*** Opening Source text ***

The $4,600 perpetuity machine

investing education Apr 04, 2021

Imagine if your investments could cover some of your fixed living costs forever. Perhaps your mobile bill, electricity or car expenses? Imagine how nice it would have been to own a perpetuity machine that will produce values for you year after year, a fixed income.

Last summer we wrote a tweet which was well received by our followers. It was about getting a free coke every saturday for the rest of your life. A coke that is paid by your dividends from The Coca-Cola Company. How much do you have to invest before the dividends can cover a coke every Saturday for the rest of your life? We figured it would cost something like $4,600.

How can you earn money on stocks?

As a shareholder in The Coca-Cola Company you own a small share of the company, and with that share you have a right to get a similar proportion of the income that the company generates.

Stock are not pieces of paper where the price jumps up and down, which you try to apply a Sharpe ratio on or make fancy trend lines or figure out patterns. Stocks are ownership in businesses that you try to value and buy at a discount.

The Coca-Cola Company pays out a part of its earnings to the shareholders as a quarterly dividend. The dividend is paid out four times per year. A company can do several actions when it has earned money. It can pay it out to the shareholders as a dividend. Or it can use the earnings to buy back its own stock, which is another form of payback to the shareholders. Or it can invest in new assets, machines etc, so that it might earn more in the future.

If the company reinvests money instead of paying it out as a dividend, the idea of the management is to invest its retained earnings into more into profitable projects. If the management succeeds, the company will earn more money, and then the share value will eventually go up. A good management will manage over time to generate at least a dollar of price increase in its stock for every dollar reinvested. 

How do the calculations look?

When we wrote on Twitter in the summer of 2020 the quarterly dividend of The Coca-Cola Company was $0.41 per share. The company had paid out a dividend the last 58 years in a row, and it had also increased the dividend slightly every year.

 

The increase in 2020 was from $0.40 in 2019 to $0.41, which is a 2.5% increase.

With a quarterly dividend of $0.41 the shareholders would earn $1.64 per share from the dividends.

A yearly consumtion of Coke every Saturday could cost roughly $3.30 per week, or about $172 per year, in a cheap restaurant. You would therefore need about two shares in The Coca-Cola Company to cover a free Coke per year. To cover a whole year you would need approximately 100 shares (2x52 = 104).

When we tweeted a share of Coca-Cola costed about $46. 100 shares would then have costed $4,600 more or less. Let's assume that the investment is safe and you will not lose any earning power in it. Imagine if you made an investment of $4,600 once and let it produce and earn you a free coke every Saturday for the rest of your life, without needing to administer or work in the company. A perpetuity machine that you don't need to maintain, and which will work without your further efforts. Would you like a coke on Sundays as well? Invest another $4,600!

With this example we would like to show you how you as an investor can gradually get your investments to cover your consumption. Over time this investing mindset can help you cover larger parts of your living costs through further investments. What do you want your investments to cover? Rent, groceries, or perhaps a day off? As you can see, it is possible to cover nice things with investments that could be within reach in the not so distant future.

How should the investor think about market fluctuations?

In this thought experiment you could cover parts of your coke consumption with only 100 shares in The Coca-Cola Company. To obtain that you only had to invest about $4,600 last summer, that you might have earned from hard work over time, or perhaps it was from earnings from stocks that you owned earlier.

*** Closing Source text ***
*** Opening Given records ***

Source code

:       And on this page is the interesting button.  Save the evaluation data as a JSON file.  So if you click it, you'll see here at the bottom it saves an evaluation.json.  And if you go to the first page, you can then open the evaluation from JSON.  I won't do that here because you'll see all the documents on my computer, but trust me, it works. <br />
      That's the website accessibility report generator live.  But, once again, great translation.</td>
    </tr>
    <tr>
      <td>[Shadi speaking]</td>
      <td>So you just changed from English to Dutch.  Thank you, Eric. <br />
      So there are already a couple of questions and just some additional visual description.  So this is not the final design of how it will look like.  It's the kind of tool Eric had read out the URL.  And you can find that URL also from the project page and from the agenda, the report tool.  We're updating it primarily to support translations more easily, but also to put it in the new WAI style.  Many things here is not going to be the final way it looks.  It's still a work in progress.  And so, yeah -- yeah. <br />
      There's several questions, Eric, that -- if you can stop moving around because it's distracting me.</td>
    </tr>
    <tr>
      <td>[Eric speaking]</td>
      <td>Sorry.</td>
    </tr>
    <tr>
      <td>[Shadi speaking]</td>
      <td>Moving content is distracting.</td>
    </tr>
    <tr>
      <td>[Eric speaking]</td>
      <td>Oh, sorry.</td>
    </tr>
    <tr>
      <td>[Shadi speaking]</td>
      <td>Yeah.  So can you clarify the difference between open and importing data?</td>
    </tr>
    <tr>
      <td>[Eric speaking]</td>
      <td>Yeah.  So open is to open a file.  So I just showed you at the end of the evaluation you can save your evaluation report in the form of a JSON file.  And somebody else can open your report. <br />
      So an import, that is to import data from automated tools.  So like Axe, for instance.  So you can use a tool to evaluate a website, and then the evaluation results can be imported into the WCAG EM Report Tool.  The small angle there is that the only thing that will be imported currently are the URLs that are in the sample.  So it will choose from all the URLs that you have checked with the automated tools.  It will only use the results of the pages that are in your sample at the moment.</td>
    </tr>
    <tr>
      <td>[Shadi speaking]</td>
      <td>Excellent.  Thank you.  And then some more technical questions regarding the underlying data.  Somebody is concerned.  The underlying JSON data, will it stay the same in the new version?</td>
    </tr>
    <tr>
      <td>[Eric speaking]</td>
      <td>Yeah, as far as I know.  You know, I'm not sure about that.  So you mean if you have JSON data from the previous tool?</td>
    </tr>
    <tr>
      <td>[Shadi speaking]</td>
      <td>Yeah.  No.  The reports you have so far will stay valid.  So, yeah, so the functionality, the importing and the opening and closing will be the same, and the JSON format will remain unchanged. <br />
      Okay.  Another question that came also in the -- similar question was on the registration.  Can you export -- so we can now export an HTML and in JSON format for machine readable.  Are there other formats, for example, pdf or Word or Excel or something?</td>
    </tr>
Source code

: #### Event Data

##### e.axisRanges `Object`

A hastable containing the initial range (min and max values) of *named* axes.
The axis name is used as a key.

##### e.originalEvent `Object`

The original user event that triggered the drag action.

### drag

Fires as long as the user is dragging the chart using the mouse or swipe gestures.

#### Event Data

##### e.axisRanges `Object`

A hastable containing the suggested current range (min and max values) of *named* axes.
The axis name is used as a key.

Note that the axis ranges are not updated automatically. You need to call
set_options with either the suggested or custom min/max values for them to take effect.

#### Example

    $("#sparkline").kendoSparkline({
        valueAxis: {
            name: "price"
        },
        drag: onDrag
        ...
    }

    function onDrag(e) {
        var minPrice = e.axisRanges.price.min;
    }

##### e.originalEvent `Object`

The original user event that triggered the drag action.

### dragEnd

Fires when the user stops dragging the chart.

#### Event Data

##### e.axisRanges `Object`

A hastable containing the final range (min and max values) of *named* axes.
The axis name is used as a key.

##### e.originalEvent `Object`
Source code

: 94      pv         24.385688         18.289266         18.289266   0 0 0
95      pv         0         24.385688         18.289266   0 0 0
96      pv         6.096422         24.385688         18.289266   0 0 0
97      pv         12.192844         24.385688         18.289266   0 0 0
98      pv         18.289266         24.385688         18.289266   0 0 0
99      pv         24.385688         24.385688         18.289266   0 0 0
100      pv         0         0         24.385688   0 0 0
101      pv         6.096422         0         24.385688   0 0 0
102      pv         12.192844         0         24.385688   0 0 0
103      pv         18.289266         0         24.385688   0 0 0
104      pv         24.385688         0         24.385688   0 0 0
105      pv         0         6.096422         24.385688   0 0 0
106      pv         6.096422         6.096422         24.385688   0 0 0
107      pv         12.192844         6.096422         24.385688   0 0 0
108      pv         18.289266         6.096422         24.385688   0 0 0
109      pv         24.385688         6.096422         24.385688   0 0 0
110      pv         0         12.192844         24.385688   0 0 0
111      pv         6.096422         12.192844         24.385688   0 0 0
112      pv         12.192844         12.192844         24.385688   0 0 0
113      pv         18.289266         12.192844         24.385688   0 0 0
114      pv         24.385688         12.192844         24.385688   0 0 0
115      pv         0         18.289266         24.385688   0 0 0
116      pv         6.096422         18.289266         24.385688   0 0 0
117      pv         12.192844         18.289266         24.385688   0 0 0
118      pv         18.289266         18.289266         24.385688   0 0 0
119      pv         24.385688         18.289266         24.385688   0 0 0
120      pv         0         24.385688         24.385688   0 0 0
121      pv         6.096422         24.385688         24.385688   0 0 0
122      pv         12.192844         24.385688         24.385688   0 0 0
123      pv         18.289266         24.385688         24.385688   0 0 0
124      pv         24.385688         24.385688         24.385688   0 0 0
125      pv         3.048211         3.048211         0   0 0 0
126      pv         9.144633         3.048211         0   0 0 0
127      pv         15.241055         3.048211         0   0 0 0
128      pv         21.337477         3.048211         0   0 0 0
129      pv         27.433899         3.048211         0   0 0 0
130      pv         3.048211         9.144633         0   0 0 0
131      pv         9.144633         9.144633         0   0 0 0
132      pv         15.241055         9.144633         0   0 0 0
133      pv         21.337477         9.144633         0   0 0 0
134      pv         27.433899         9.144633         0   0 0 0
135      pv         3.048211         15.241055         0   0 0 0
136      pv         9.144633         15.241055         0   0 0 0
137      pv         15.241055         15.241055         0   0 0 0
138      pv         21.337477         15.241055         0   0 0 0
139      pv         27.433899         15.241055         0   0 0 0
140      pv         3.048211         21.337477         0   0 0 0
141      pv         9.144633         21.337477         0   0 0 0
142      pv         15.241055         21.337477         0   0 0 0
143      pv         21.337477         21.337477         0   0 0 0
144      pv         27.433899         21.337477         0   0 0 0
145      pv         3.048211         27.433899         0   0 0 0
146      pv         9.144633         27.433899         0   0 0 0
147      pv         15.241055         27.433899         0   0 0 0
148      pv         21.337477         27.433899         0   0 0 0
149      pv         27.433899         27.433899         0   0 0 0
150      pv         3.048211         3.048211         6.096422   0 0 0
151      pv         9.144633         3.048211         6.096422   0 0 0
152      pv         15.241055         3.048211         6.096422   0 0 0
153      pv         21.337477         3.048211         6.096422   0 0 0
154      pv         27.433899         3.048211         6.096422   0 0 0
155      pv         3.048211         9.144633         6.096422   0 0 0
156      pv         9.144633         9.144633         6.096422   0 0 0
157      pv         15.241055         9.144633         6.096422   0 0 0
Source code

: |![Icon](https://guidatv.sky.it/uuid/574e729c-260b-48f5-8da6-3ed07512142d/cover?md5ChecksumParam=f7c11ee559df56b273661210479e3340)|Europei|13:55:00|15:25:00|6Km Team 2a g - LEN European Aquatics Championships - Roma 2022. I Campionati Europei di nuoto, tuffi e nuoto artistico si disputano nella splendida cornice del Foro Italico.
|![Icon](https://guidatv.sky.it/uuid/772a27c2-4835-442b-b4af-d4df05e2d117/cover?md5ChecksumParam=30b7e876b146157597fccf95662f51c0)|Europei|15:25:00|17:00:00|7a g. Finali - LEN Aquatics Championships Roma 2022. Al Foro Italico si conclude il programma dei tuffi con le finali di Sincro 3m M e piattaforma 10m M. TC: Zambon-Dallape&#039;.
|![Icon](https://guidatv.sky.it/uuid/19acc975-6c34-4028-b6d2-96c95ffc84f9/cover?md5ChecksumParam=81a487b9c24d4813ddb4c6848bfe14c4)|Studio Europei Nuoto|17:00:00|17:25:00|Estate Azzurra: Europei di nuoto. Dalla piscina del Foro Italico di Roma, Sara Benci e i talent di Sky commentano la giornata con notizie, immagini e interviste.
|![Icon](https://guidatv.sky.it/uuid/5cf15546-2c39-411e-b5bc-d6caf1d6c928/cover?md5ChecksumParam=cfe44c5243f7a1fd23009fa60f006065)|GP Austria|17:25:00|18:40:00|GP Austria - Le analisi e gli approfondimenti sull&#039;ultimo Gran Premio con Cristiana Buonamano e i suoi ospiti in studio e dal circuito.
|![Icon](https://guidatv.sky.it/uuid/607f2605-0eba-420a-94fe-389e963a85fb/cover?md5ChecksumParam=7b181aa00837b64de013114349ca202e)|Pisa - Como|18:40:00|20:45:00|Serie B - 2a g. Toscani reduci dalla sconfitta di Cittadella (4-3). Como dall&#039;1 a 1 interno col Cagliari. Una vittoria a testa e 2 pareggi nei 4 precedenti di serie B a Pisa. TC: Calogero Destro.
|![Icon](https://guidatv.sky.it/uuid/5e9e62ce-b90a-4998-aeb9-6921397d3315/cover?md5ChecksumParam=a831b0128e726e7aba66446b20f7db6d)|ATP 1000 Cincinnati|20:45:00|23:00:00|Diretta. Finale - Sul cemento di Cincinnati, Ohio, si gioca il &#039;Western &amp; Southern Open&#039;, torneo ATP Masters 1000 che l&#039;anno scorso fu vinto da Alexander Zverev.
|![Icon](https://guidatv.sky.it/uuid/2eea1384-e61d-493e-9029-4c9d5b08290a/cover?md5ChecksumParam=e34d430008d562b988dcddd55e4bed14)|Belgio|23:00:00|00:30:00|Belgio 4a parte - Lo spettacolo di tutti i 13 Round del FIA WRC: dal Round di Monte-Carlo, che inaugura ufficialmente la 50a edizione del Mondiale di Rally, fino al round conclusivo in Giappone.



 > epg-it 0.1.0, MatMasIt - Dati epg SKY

*** Closing Given records ***

--- Directive 1 ---
Answer these from the article on the $4,600 perpetuity machine:
(a) How many times per year does The Coca-Cola Company pay out its dividend?
(b) When the tweet was written in the summer of 2020, how many years in a row had the company paid out a dividend?
(c) Roughly what did one share of Coca-Cola cost at the time of the tweet?
--- Directive 2 ---
Translate this sentence from the perpetuity machine article into Spanish: "Stocks are ownership in businesses that you try to value and buy at a discount."
--- Directive 3 ---
Reproduce the passage of the perpetuity machine article starting at "The Coca-Cola Company pays" and ending at "every dollar reinvested.".

--- Exercise result 1 ---
(a) Four times per year.
(b) 58 years in a row.
(c) About $46.

--- Exercise result 2 ---
Las acciones son la propiedad de negocios que intentas valorar y comprar con descuento.

--- Exercise result 3 ---
The Coca-Cola Company pays out a part of its earnings to the shareholders as a quarterly dividend. The dividend is paid out four times per year. A company can do several actions when it has earned money. It can pay it out to the shareholders as a dividend. Or it can use the earnings to buy back its own stock, which is another form of payback to the shareholders. Or it can invest in new assets, machines etc, so that it might earn more in the future.

If the company reinvests money instead of paying it out as a dividend, the idea of the management is to invest its retained earnings into more into profitable projects. If the management succeeds, the company will earn more money, and then the share value will eventually go up. A good management will manage over time to generate at least a dollar of price increase in its stock for every dollar reinvested.